Instructions for the task. Repeat exactly the lines of the entries below from the one with "Proces for vurdering" through the one with "trong Doraemon", both ends included, and nothing else.

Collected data
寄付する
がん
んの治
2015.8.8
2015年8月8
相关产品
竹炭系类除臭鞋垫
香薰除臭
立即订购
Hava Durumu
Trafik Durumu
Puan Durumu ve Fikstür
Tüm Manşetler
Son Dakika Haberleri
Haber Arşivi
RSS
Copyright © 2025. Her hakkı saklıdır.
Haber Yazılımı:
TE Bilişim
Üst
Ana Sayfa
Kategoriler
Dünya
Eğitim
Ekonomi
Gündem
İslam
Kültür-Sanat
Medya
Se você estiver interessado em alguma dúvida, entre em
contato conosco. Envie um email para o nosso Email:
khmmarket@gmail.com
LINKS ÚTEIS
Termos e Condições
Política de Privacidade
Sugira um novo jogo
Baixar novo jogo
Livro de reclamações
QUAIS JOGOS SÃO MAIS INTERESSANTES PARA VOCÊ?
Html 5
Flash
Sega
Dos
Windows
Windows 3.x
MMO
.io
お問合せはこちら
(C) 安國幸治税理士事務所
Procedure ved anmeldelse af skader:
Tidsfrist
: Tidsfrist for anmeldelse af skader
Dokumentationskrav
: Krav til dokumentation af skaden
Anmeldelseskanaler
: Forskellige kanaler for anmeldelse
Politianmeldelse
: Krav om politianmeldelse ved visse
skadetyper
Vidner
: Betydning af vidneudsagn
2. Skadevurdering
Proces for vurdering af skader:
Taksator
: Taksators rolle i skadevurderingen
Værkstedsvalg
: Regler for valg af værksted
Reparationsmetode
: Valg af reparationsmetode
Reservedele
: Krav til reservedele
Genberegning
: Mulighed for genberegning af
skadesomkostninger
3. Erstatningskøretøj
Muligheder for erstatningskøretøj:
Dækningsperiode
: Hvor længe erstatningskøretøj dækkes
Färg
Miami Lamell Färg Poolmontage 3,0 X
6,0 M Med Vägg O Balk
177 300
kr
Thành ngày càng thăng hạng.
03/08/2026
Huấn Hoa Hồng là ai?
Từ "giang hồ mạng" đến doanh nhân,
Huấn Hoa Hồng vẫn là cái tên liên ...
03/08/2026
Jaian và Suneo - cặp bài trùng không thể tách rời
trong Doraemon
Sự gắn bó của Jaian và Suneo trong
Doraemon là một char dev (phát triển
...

Written response.
Proces for vurdering af skader:
Taksator
: Taksators rolle i skadevurderingen
Værkstedsvalg
: Regler for valg af værksted
Reparationsmetode
: Valg af reparationsmetode
Reservedele
: Krav til reservedele
Genberegning
: Mulighed for genberegning af
skadesomkostninger
3. Erstatningskøretøj
Muligheder for erstatningskøretøj:
Dækningsperiode
: Hvor længe erstatningskøretøj dækkes
Färg
Miami Lamell Färg Poolmontage 3,0 X
6,0 M Med Vägg O Balk
177 300
kr
Thành ngày càng thăng hạng.
03/08/2026
Huấn Hoa Hồng là ai?
Từ "giang hồ mạng" đến doanh nhân,
Huấn Hoa Hồng vẫn là cái tên liên ...
03/08/2026
Jaian và Suneo - cặp bài trùng không thể tách rời
trong Doraemon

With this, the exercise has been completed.